Don't know how old the fort really is, but it was old enough to have cannons and stuff. So I'd say that classifies as "old".
"Really Jeff, another look-at-my-artsy-juxtaposition-of-old-and-new shot?" Hey, you try making good shots come from a 2 megapixel cell phone camera.
I found this particular view, from the back side of the fort looking out into the residential areas of the main peninsula, very endearing. The heavy growths of trees marking the end of the European complexes were apparent, and the dividing line into a population where only 2% of the people can actually speak Portuguese, yet still has it on every street sign. All in the name of tourism, perhaps? I tend to think they're proud of their extremely diverse heritage.

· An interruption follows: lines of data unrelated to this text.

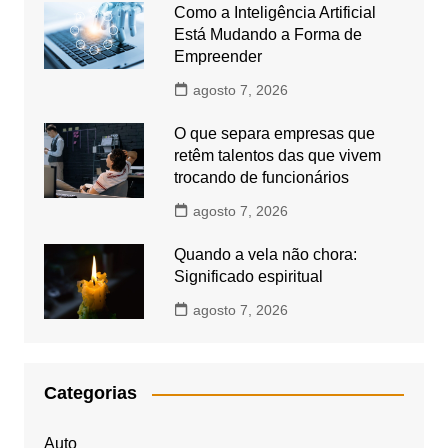
Como a Inteligência Artificial
Está Mudando a Forma de
Empreender
agosto 7, 2026
O que separa empresas que
retêm talentos das que vivem
trocando de funcionários
agosto 7, 2026
Quando a vela não chora:
Significado espiritual
agosto 7, 2026
Categorias
Auto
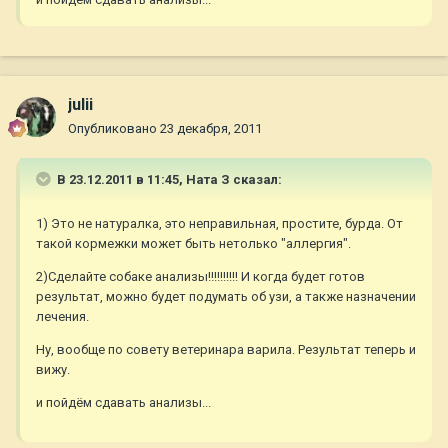
julii
Опубликовано
23 декабря, 2011
В 23.12.2011 в 11:45, Ната З сказал:
1) Это не натуралка, это неправильная, простите, бурда. От
такой кормежки может быть нетолько "аллергия".
2)Сделайте собаке анализы!!!!!!!!!! И когда будет готов
результат, можно будет подумать об узи, а также назначении
лечения.
Ну, вообще по совету ветеринара варила. Результат теперь и
вижу.
и пойдём сдавать анализы...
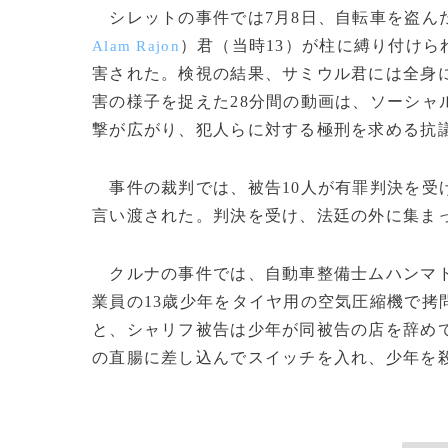
シレットの事件では7月8日、自転車を盗ん
）君（当時13）が柱に縛り付け
Alam Rajon
害された。検視の結果、サミウル君には全身に
害の様子を捉えた28分間の動画は、ソーシャ
撃が広がり、犯人らに対する極刑を求める抗
事件の裁判では、被告10人が有罪判決を受け
言い渡された。判決を受け、法廷の外に集ま
クルナの事件では、自動車整備士ムハンマ
業員の13歳少年をタイヤ用の空気圧縮機で拷
と、シャリフ被告は少年が同被告の店を辞め
の直腸に差し込んでスイッチを入れ、少年を殺害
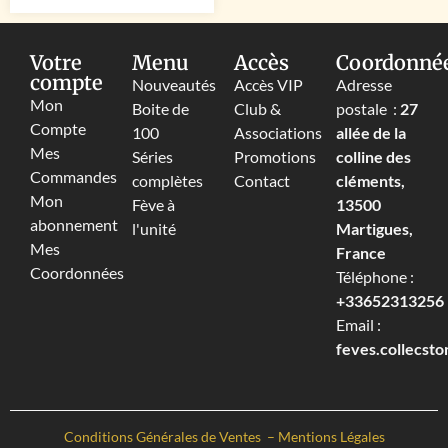
Votre
Menu
Accès
Coordonné
compte
Nouveautés
Accès VIP
Adresse
Mon
Boite de
Club &
postale :
27
Compte
100
Associations
allée de la
Mes
Séries
Promotions
colline des
Commandes
complètes
Contact
cléments,
Mon
Fève à
13500
abonnement
l'unité
Martigues,
Mes
France
Coordonnées
Téléphone :
+33652313256‬
Email :
feves.collecst
Conditions Générales de Ventes
–
Mentions Légales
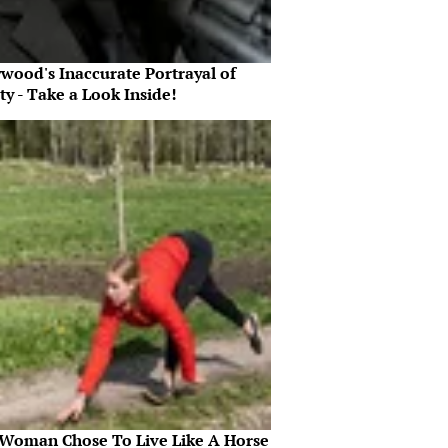
ywood's Inaccurate Portrayal of
ty - Take a Look Inside!
 Woman Chose To Live Like A Horse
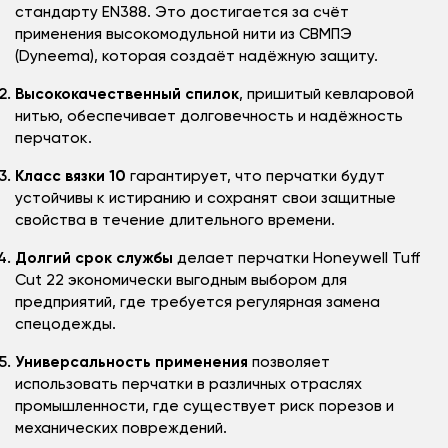
стандарту EN388. Это достигается за счёт
применения высокомодульной нити из СВМПЭ
(Dyneema), которая создаёт надёжную защиту.
Высококачественный спилок
, пришитый кевларовой
нитью, обеспечивает долговечность и надёжность
перчаток.
Класс вязки 10
гарантирует, что перчатки будут
устойчивы к истиранию и сохранят свои защитные
свойства в течение длительного времени.
Долгий срок службы
делает перчатки Honeywell Tuff
Cut 22 экономически выгодным выбором для
предприятий, где требуется регулярная замена
спецодежды.
Универсальность применения
позволяет
использовать перчатки в различных отраслях
промышленности, где существует риск порезов и
механических повреждений.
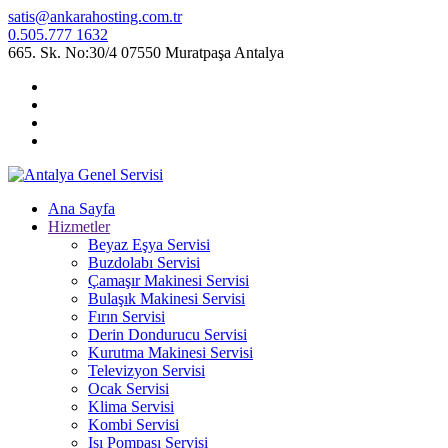
satis@ankarahosting.com.tr
0.505.777 1632
665. Sk. No:30/4 07550 Muratpaşa Antalya
Ana Sayfa
Hizmetler
Beyaz Eşya Servisi
Buzdolabı Servisi
Çamaşır Makinesi Servisi
Bulaşık Makinesi Servisi
Fırın Servisi
Derin Dondurucu Servisi
Kurutma Makinesi Servisi
Televizyon Servisi
Ocak Servisi
Klima Servisi
Kombi Servisi
Isı Pompası Servisi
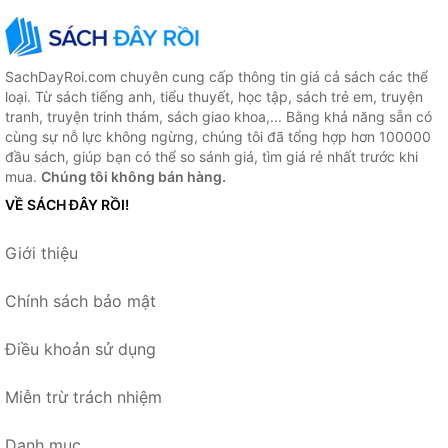
SachDayRoi.com chuyên cung cấp thông tin giá cả sách các thể
loại. Từ sách tiếng anh, tiểu thuyết, học tập, sách trẻ em, truyện
tranh, truyện trinh thám, sách giao khoa,... Bằng khả năng sẵn có
cùng sự nỗ lực không ngừng, chúng tôi đã tổng hợp hơn 100000
đầu sách, giúp bạn có thể so sánh giá, tìm giá rẻ nhất trước khi
mua.
Chúng tôi không bán hàng.
VỀ SÁCH ĐÂY RỒI!
Giới thiệu
Chính sách bảo mật
Điều khoản sử dụng
Miễn trừ trách nhiệm
Danh mục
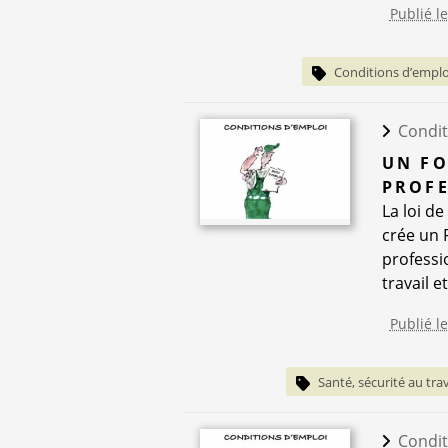
Publié l
Conditions d’emploi
Condit
UN FO
PROFE
La loi de
crée un 
professi
travail e
Publié l
Santé, sécurité au trav
Condit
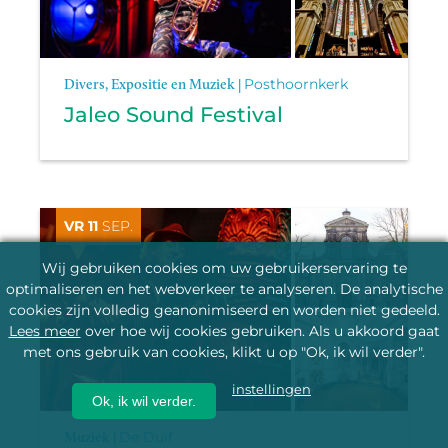
Divers, Expositie en Muziek |
Posthoornkerk
Jaleo Sound Festival
VR 11
SEP.
Wij gebruiken cookies om uw gebruikerservaring te
optimaliseren en het webverkeer te analyseren. De analytische
cookies zijn volledig geanonimiseerd en worden niet gedeeld.
Lees meer
over hoe wij cookies gebruiken. Als u akkoord gaat
met ons gebruik van cookies, klikt u op "Ok, ik wil verder".
instellingen
Ok, ik wil verder.
Muziek |
De Duif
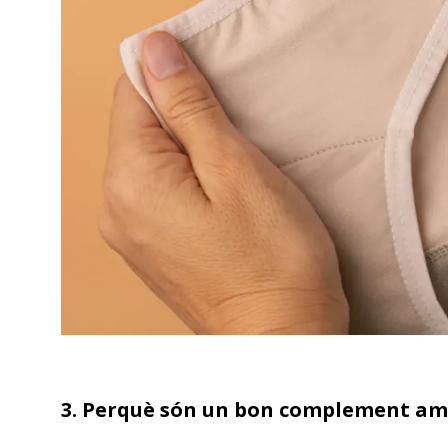
3. Perquè són un bon complement am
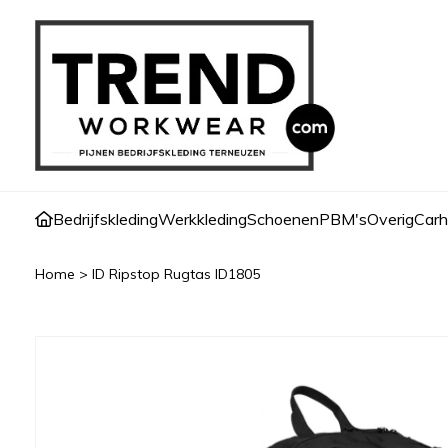
Bedrijfskleding
Werkkleding
Schoenen
PBM's
Overig
Carh
Home
>
ID Ripstop Rugtas ID1805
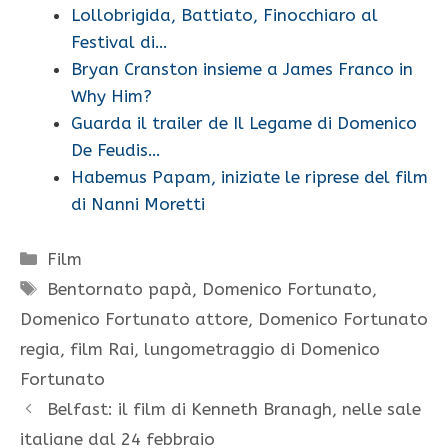
Lollobrigida, Battiato, Finocchiaro al
Festival di…
Bryan Cranston insieme a James Franco in
Why Him?
Guarda il trailer de Il Legame di Domenico
De Feudis…
Habemus Papam, iniziate le riprese del film
di Nanni Moretti
Categorie
Film
Tag
Bentornato papà
,
Domenico Fortunato
,
Domenico Fortunato attore
,
Domenico Fortunato
regia
,
film Rai
,
lungometraggio di Domenico
Fortunato
Belfast: il film di Kenneth Branagh, nelle sale
italiane dal 24 febbraio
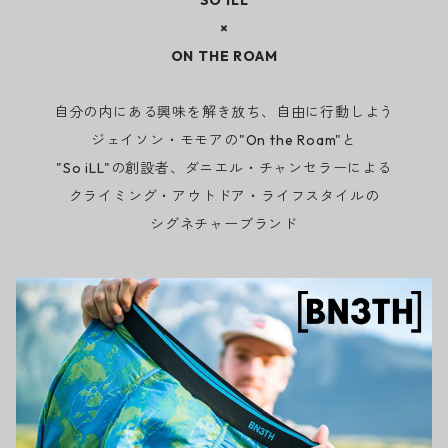
SO ILL
×
ON THE ROAM
自分の内にある興味を解き放ち、自由に行動しよう
ジェイソン・モモアの"On the Roam"と
"So iLL"の創設者、ダニエル・チャンセラーによる
クライミング・アウトドア・ライフスタイルの
シグネチャーブランド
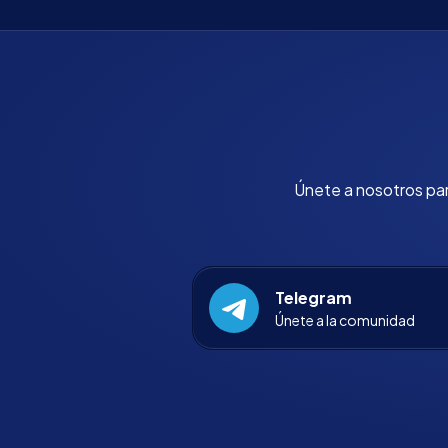
Únete a nosotros para
Telegram
Únete a la comunidad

So we made it through the tourist attractions, and the tourist attractions, like the sirens they're supposed to be, were mellifluous as Macau, with its never-ending bustle, piqued my genuine interest. But was it just a facade of the tourist? Or was the real European charm sitting there the entire time?
I point to the latter, now, knowing that people actually live here, and that these people love life enough to stick around longer than anyone else, despite the constant influx of mainland Chinese people who smoke and gamble with their lives. That, combined with the irreproachable charm of the people, the personality emanating from its core, and the vibrant culture had me hooked. An afternoon into the adventure, and I was a Macau junkie. Call it Kashmir.
Macau lulled me into a fantastic complacency, and even after the events to come, these reverberating clips of imagery made it a truly unforgettable burst of vivacity, and a city that never ceased to amaze me with each passing cobblestone.